***** Document section

I recently read the “10 Non-Commandments of Atheism,” which are:
1. Be open-minded and be willing to alter your beliefs with new evidence. 2. Strive to understand what is most likely to be true, not to believe what you wish to be true. 3. The scientific method is the most reliable way of understanding the natural world 4. Every person has the right to control of their body. 5. God is not necessary to be a good person or to live a full and meaningful life. 6. Be mindful of the consequences of all your actions and recognize that you must take responsibility for them. 7. Treat others as you would want them to treat you, and can reasonably expect them to want to be treated. Think about their perspective. 8. We have the responsibility to consider others, including future generations. 9. There is no one right way to live. 10. Leave the world a better place than you found it.

**********

## [Task details]
Reproduce everything from "I recently read" down to "you found it." in the passage above on the non-commandments of atheism.

***** Data section

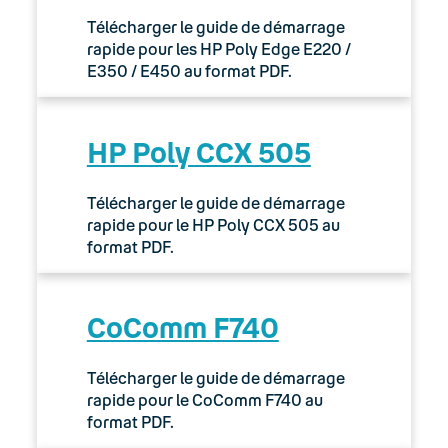
Télécharger le guide de démarrage
rapide pour les HP Poly Edge E220 /
E350 / E450 au format PDF.
HP Poly CCX 505
Télécharger le guide de démarrage
rapide pour le HP Poly CCX 505 au
format PDF.
CoComm F740
Télécharger le guide de démarrage
rapide pour le CoComm F740 au
format PDF.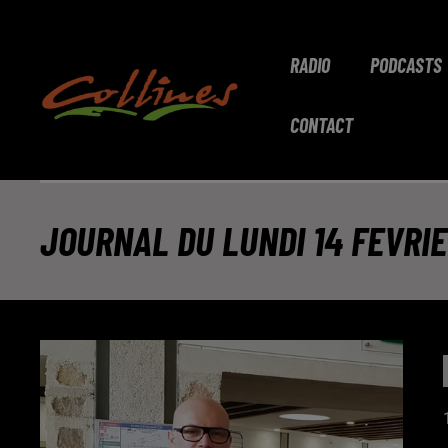
RADIO
PODCASTS
CONTACT
JOURNAL DU LUNDI 14 FEVRIER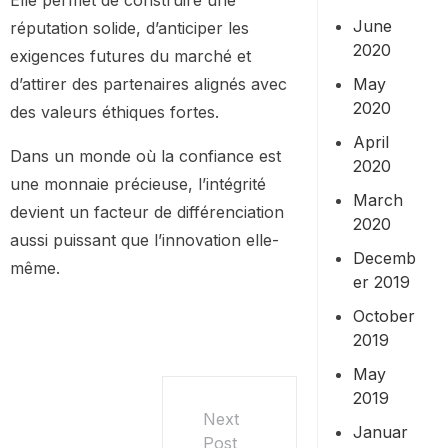
Elle permet de construire une
June
réputation solide, d’anticiper les
2020
exigences futures du marché et
May
d’attirer des partenaires alignés avec
2020
des valeurs éthiques fortes.
April
Dans un monde où la confiance est
2020
une monnaie précieuse, l’intégrité
March
devient un facteur de différenciation
2020
aussi puissant que l’innovation elle-
Decemb
même.
er 2019
October
2019
May
2019
Next
Januar
Post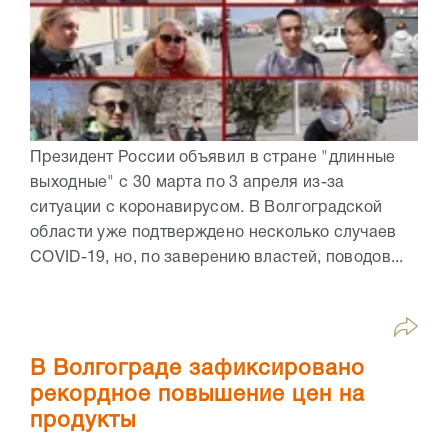
Президент России объявил в стране "длинные
выходные" с 30 марта по 3 апреля из-за
ситуации с коронавирусом. В Волгоградской
области уже подтверждено несколько случаев
COVID-19, но, по заверению властей, поводов...
В Волгограде зафиксировано
рекордное повышение цен на
продукты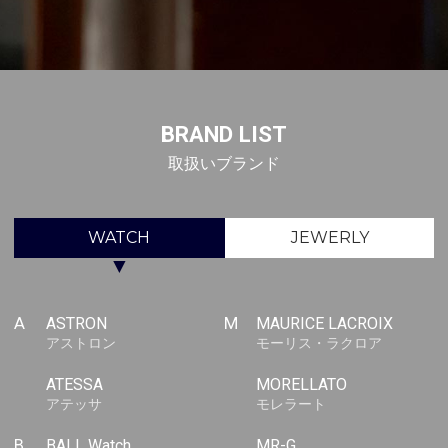
BRAND LIST
取扱いブランド
WATCH
JEWERLY
▼
A
ASTRON
M
MAURICE LACROIX
アストロン
モーリス・ラクロア
ATESSA
MORELLATO
アテッサ
モレラート
B
BALL Watch
MR-G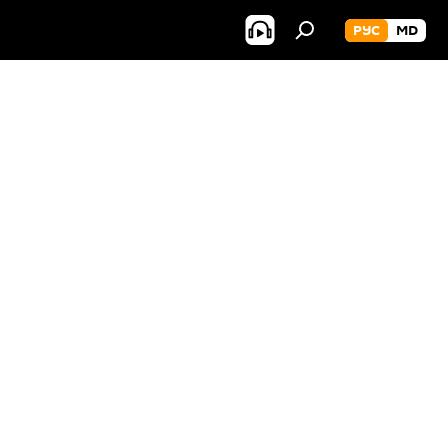
РУС
MD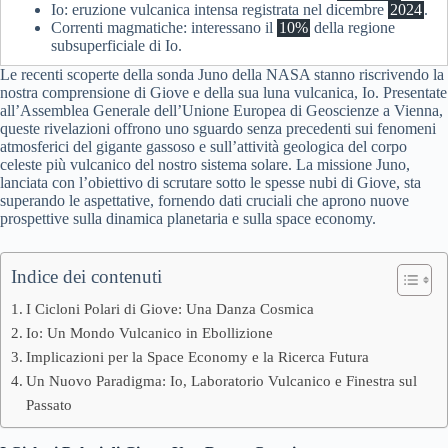
Io: eruzione vulcanica intensa registrata nel dicembre
2024
.
Correnti magmatiche: interessano il
10%
della regione
subsuperficiale di Io.
Le recenti scoperte della sonda Juno della NASA stanno riscrivendo la
nostra comprensione di Giove e della sua luna vulcanica, Io. Presentate
all’Assemblea Generale dell’Unione Europea di Geoscienze a Vienna,
queste rivelazioni offrono uno sguardo senza precedenti sui fenomeni
atmosferici del gigante gassoso e sull’attività geologica del corpo
celeste più vulcanico del nostro sistema solare. La missione Juno,
lanciata con l’obiettivo di scrutare sotto le spesse nubi di Giove, sta
superando le aspettative, fornendo dati cruciali che aprono nuove
prospettive sulla dinamica planetaria e sulla space economy.
Indice dei contenuti
I Cicloni Polari di Giove: Una Danza Cosmica
Io: Un Mondo Vulcanico in Ebollizione
Implicazioni per la Space Economy e la Ricerca Futura
Un Nuovo Paradigma: Io, Laboratorio Vulcanico e Finestra sul
Passato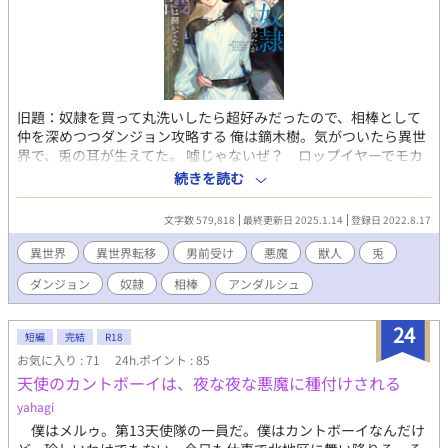
旧題：奴隷を買って丸洗いしたら超好みだったので、相棒として
仲を深めつつダンジョン攻略する 俺は鏑木樹。気がついたら異世
界で、兎の耳が生えてた。 嘘じゃないぜ？ ロップイヤーでモカ
ブラウンの、ラブリーキュートな耳が生えてるだろ？ ほら。 い
続きを読む
や、まいったな。帰れんのかこれ。 とりあえず、所持品売って奴
隷でも買うか。 買った悪魔奴隷のカイルに契約を持ちかけ、ダン
文字数 579,818
最終更新日 2025.1.14
登録日 2022.8.17
ジョン探索の相棒として護衛してもらうことに。 最初は樹の魔力
ほしさに契約したカイルだが、共に過ごすうちに独占欲全開にな
異世界
異世界転移
男前受け
悪魔
獣人
兎
っていく。 「コイツは俺のだ。他の誰にもやらねえ」 カイルの顔
ダンジョン
奴隷
相棒
アンダルシュ
が超絶タイプな樹は、思わせぶりで色気たっぷりのカイルに、だ
んだん翻弄されていく…… みたいな話です。戦闘あり、陰謀あり
の世界をかっこよく切り抜けながら、仲を深めていく二人を書い
24
短編
完結
R18
ていきたい(初心表明) R15くらい→☆ R18→★マークを見出しに
お気に入り : 71
24h.ポイント : 85
つけます。 2023 8/27 BL4位ありがとうございます♪ 10/7 一章完
天使のカントボーイは、夜な夜な悪魔に種付けされる
結しました！ 二章も続けて連載します！ 11/8スピンオフ作品
「新婚約者は苦手な狼獣人！？ 〜婚約破棄をがんばりたいの
yahagi
に、溺愛してきて絆されそうです」も、本編と時系列をあわせて
僕はメルゥ。第13天使隊の一員だ。僕はカントボーイなんだけ
同時連載中です。 対抗戦付近のクインシー視点がたっぷり読めま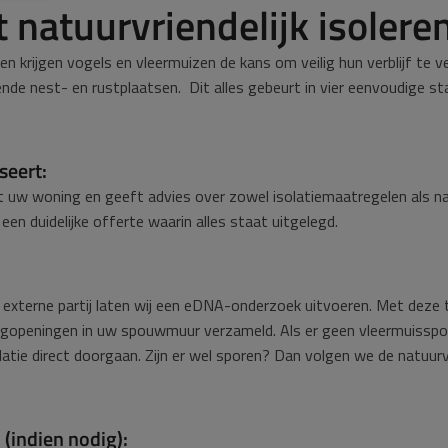
 natuurvriendelijk isolere
eren krijgen vogels en vleermuizen de kans om veilig hun verblijf te 
nde nest- en rustplaatsen. Dit alles gebeurt in vier eenvoudige st
seert:
 uw woning en geeft advies over zowel isolatiemaatregelen als nat
en duidelijke offerte waarin alles staat uitgelegd.
e externe partij laten wij een eDNA-onderzoek uitvoeren. Met dez
liegopeningen in uw spouwmuur verzameld. Als er geen vleermuissp
atie direct doorgaan. Zijn er wel sporen? Dan volgen we de natuurvr
 (indien nodig):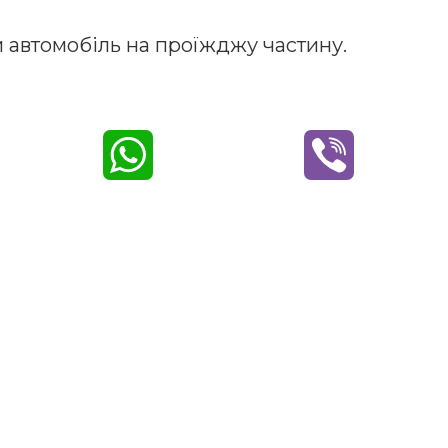
 автомобіль на проїжджу частину.
W
V
h
i
a
b
t
e
s
r
A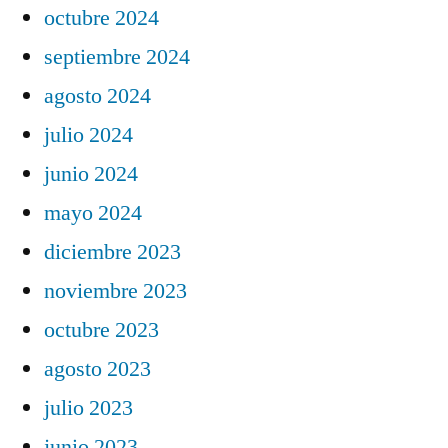
octubre 2024
septiembre 2024
agosto 2024
julio 2024
junio 2024
mayo 2024
diciembre 2023
noviembre 2023
octubre 2023
agosto 2023
julio 2023
junio 2023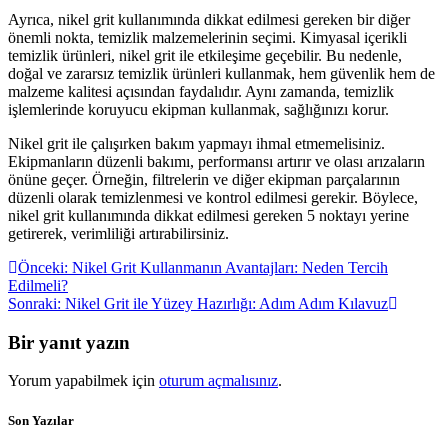
Ayrıca, nikel grit kullanımında dikkat edilmesi gereken bir diğer
önemli nokta, temizlik malzemelerinin seçimi. Kimyasal içerikli
temizlik ürünleri, nikel grit ile etkileşime geçebilir. Bu nedenle,
doğal ve zararsız temizlik ürünleri kullanmak, hem güvenlik hem de
malzeme kalitesi açısından faydalıdır. Aynı zamanda, temizlik
işlemlerinde koruyucu ekipman kullanmak, sağlığınızı korur.
Nikel grit ile çalışırken bakım yapmayı ihmal etmemelisiniz.
Ekipmanların düzenli bakımı, performansı artırır ve olası arızaların
önüne geçer. Örneğin, filtrelerin ve diğer ekipman parçalarının
düzenli olarak temizlenmesi ve kontrol edilmesi gerekir. Böylece,
nikel grit kullanımında dikkat edilmesi gereken 5 noktayı yerine
getirerek, verimliliği artırabilirsiniz.
Yazı
Önceki
Önceki:
Nikel Grit Kullanmanın Avantajları: Neden Tercih
yazı:
Edilmeli?
gezinmesi
Sonraki
Sonraki:
Nikel Grit ile Yüzey Hazırlığı: Adım Adım Kılavuz
yazı:
Bir yanıt yazın
Yorum yapabilmek için
oturum açmalısınız
.
Son Yazılar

**********

## [Task output]
I recently read the “10 Non-Commandments of Atheism,” which are:
1. Be open-minded and be willing to alter your beliefs with new evidence. 2. Strive to understand what is most likely to be true, not to believe what you wish to be true. 3. The scientific method is the most reliable way of understanding the natural world 4. Every person has the right to control of their body. 5. God is not necessary to be a good person or to live a full and meaningful life. 6. Be mindful of the consequences of all your actions and recognize that you must take responsibility for them. 7. Treat others as you would want them to treat you, and can reasonably expect them to want to be treated. Think about their perspective. 8. We have the responsibility to consider others, including future generations. 9. There is no one right way to live. 10. Leave the world a better place than you found it.